How to Resolve TDR Events

One way of avoiding TDR events is to increase the amount of time it takes for Windows to trigger one by editing the Windows registry keys. In this guide, you are going to create two new registry keys: TdrDelay and TdrDiDelay.

TdrDelay sets a timeout threshold. It is the number of seconds the GPU delays the preempt request from the GPU scheduler that handles processing and memory (VRAM).
TdrDdiDelay sets the amount of time the operating system (OS) allows threads to leave the driver. After that time has elapsed, a timeout delay failure occurs.

To learn more about registry keys, consult Microsoft's documentation about Tdr Registry Keys.
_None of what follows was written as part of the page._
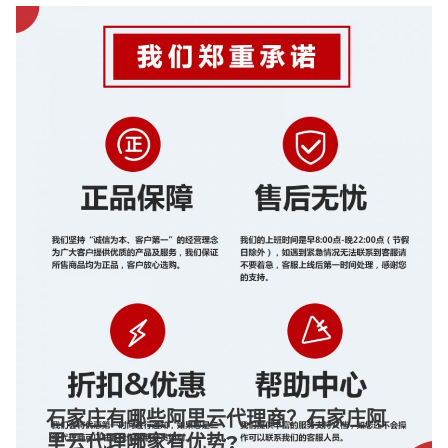
石家庄有哪些阿里云代理商？石家庄阿
里云代理哪家有优势?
Changing the registry keys on your Windows operating system can have unexpected consequences and require a full reinstallation of Windows. Although adding or editing the registry keys in this tutorial should not result in those consequences, we recommend you backup your system prior to proceeding. Epic Games takes no responsibility for any damage caused to your system by modifying the system registry.

You need to add two registry keys to your graphics drivers. Follow these steps to add the registry keys.

Type 'run' into the Windows operating system search bar. Open the Run application.
In the search field, type 'regedit'. Click OK to open the Registry Edit Tool.
Navigate to the GraphicsDrivers section of the navigation on the left side of the Registry Edit tool. The location for this is Computer\HKEY_LOCAL_MACHINE\SYSTEM\CurrentControlSet\Control\GraphicsDrivers.

Click image for full size.

The registry keys need to be added to the GraphicsDrivers folder, not any of its children. Be sure to select the correct folder.
The registry key you need is called TdrDelay. If this registry key already exists, double-click to edit it. If it does not already exist, right-click in the pane on the right and select New > DWORD (32-bit) Value.
Set the Base to Decimal. Set the Value of TdrDelay to 60. Click OK to finish.
You need a second registry key called TdrDdiDelay. If this registry already exists, double-click to edit it. If it does not already exist, right-click in the right hand pane and select New > DWORD (32-bit) Value to create it.
Set the Base to Decimal. Set the Value of TdrDdiDelay to 60. Click OK to finish.
Your registry should now include both TdrDelay and TdrDdiDelay.

Click image for full size.
Close the Registry Editor.
Restart your computer for these changes to take effect.

By adding these registry keys, Windows will now wait for 60 seconds prior to determining that the application has taken too long for its process.

Although this is a good way to curb GPU crashes based on rendering, this will not resolve all crashes. If you try to process too much data at once, the GPU may time out regardless of how long you set the timeout delay. This solution is only designed to give your graphics card a little extra time.